= EXERCISES TO COMPLETE =
a – In the HBase search comment, reproduce the span between "I think we can" and "read byte[1024] call.", inclusive, substituting "NameNode" for "DataNode".
b – Condense the paragraph of the HBase search comment that begins "I think we can go ahead" into a short bulleted list that keeps its main facts.
c – Answer these questions from the HBase search comment, one per line:
(i) Which JIRA issue is the comment posted on?
(ii) What heap size is given for 25 bytes * 2 mil docs?
(iii) What would each subquery also require?

= SUPPLIED PASSAGE =
□ □ □ □ □ □ □
Mailing-List: contact issues-help@hbase.apache.org; run by ezmlm
Precedence: bulk
Date: Tue, 1 Mar 2011 13:15:37 +0000 (UTC)
From: "Jason Rutherglen (JIRA)" <jira@apache.org>
To: issues@hbase.apache.org
Message-ID: 
 <513131236.4931.1298985337302.JavaMail.tomcat@hel.zones.apache.org>
In-Reply-To: 
 <531563484.15184.1297703757561.JavaMail.tomcat@hel.zones.apache.org>
Subject: [jira] Commented: (HBASE-3529) Add search to HBase
MIME-Version: 1.0
Content-Type: text/plain; charset=utf-8
Content-Transfer-Encoding: 7bit


    [ https://issues.apache.org/jira/browse/HBASE-3529?page=com.atlassian.jira.plugin.system.issuetabpanels:comment-tabpanel&focusedCommentId=13000866#comment-13000866 ] 

Jason Rutherglen commented on HBASE-3529:
-----------------------------------------

@Stack Thanks for the analysis.  I forgot to mention that each subquery would also require it's own FSInputStream, which would be too many file descriptors.  The heap required for 25 bytes * 2 mil docs is 50MB, eg, that's too much?  

I think we can go ahead with the positional read which'd only require an FSInputStream per file, to be shared by all readers of that file (using FileChannel.read(ByteBuffer dst, long position) underneath.  Given the number of blocks per Lucene file will be < 10 and the blocks are of a fixed size, we can divide the (offset / blocksize) to efficiently obtain the block index?  I think it'll be efficient to translate a file offset into a local block file, eg, I'm not sure why LocatedBlocks.findBlock uses a binary search because I'm not familiar enough with HDFS. Then we'd just need to cache the LocatedBlock(s), instead of looking them up from the DataNode on each small read byte[1024] call.
□ □ □ □ □ □ □
= STORED DATA =
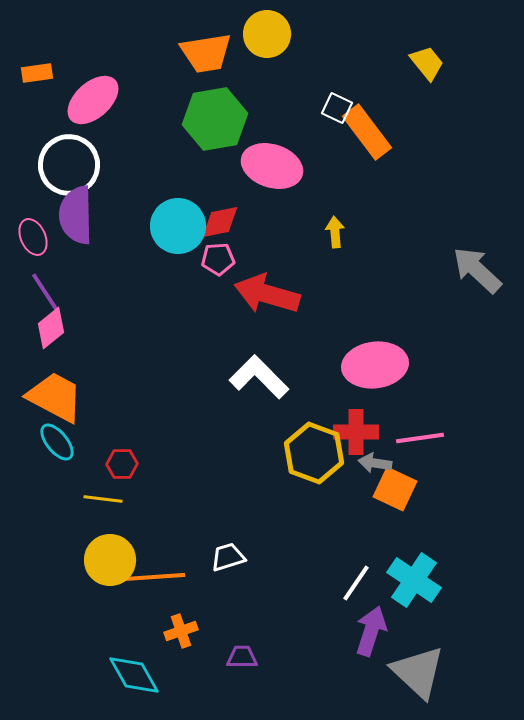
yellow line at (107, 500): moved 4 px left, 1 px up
□ □ □ □ □ □ □
= RESPONSES =
a –
I think we can go ahead with the positional read which'd only require an FSInputStream per file, to be shared by all readers of that file (using FileChannel.read(ByteBuffer dst, long position) underneath.  Given the number of blocks per Lucene file will be < 10 and the blocks are of a fixed size, we can divide the (offset / blocksize) to efficiently obtain the block index?  I think it'll be efficient to translate a file offset into a local block file, eg, I'm not sure why LocatedBlocks.findBlock uses a binary search because I'm not familiar enough with HDFS. Then we'd just need to cache the LocatedBlock(s), instead of looking them up from the NameNode on each small read byte[1024] call.

b –
- Go ahead with positional reads, which need only one FSInputStream per file, shared by all readers of that file (using FileChannel.read(ByteBuffer dst, long position) underneath).
- Each Lucene file will have fewer than 10 blocks, all of a fixed size, so dividing offset by block size could give the block index efficiently.
- Translating a file offset into a local block file should be efficient. The writer is unsure why LocatedBlocks.findBlock uses a binary search, citing limited familiarity with HDFS.
- Cache the LocatedBlock(s) instead of looking them up from the DataNode on each small read byte[1024] call.

c –
(i) HBASE-3529 (Add search to HBase)
(ii) 50MB
(iii) Its own FSInputStream